**** GIVEN TEXT ****

I appreciate your view. I don't feel "negative emotions" are "bad"....but without pausing and stepping back from the storm/reactivity, we repeat patterns of unconscious behavior. When I notice reactivity arise, I'm learning to pause and ask myself, "What's my most believed thought right now? What's underlying the response?" Often it can one of disappointment, and fear. When I touch that inside myself I can give myself some compassion as well as offer it up to the situation at hand. "Negative emotions" can wake us up! Ezra Bayda has suggested 5 questions to use when finding ourselves in reactivity.
1."What's happening right now?" 2. "Can I see this as my path?" 3. "What's my most believed thought?" 4. "What's happening now?" 5. "Can I let this be?"

**** DATA RECORDS ****

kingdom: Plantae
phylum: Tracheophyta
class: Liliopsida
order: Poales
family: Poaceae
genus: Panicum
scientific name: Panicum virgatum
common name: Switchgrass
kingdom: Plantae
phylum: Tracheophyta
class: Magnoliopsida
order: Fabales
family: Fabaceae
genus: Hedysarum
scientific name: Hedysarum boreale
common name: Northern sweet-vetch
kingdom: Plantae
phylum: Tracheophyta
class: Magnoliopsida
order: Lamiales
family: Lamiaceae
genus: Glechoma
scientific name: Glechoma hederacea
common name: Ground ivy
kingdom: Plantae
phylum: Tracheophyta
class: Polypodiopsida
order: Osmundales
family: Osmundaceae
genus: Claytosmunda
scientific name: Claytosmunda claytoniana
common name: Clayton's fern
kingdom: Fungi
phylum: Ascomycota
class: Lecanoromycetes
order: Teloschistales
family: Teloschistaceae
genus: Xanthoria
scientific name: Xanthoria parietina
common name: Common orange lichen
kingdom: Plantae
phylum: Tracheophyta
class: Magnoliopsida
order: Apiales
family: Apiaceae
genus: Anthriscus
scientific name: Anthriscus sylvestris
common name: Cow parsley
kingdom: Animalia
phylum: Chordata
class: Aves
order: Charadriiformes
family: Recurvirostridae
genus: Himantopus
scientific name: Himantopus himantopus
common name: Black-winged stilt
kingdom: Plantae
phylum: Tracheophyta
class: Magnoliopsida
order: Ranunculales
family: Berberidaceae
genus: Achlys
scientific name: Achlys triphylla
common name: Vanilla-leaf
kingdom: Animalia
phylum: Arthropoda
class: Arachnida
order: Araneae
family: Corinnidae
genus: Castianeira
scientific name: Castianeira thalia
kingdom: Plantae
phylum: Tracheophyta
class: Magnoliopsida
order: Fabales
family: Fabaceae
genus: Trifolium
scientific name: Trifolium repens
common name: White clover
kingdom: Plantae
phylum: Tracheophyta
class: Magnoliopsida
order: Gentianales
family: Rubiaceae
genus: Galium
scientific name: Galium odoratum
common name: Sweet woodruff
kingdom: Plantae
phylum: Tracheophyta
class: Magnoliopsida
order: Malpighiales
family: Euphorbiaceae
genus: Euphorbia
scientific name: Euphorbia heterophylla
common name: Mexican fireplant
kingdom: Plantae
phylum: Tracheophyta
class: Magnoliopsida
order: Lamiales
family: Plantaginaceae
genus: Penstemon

****

> [CHALLENGE A] In the text on reactivity, how many questions does Ezra Bayda suggest for use when finding oneself in reactivity?
> [CHALLENGE B] Reproduce the passage of the text on reactivity starting at "I appreciate your" and ending at "ourselves in reactivity.".

> [WORKED SOLUTION A] Five.

> [WORKED SOLUTION B]
I appreciate your view. I don't feel "negative emotions" are "bad"....but without pausing and stepping back from the storm/reactivity, we repeat patterns of unconscious behavior. When I notice reactivity arise, I'm learning to pause and ask myself, "What's my most believed thought right now? What's underlying the response?" Often it can one of disappointment, and fear. When I touch that inside myself I can give myself some compassion as well as offer it up to the situation at hand. "Negative emotions" can wake us up! Ezra Bayda has suggested 5 questions to use when finding ourselves in reactivity.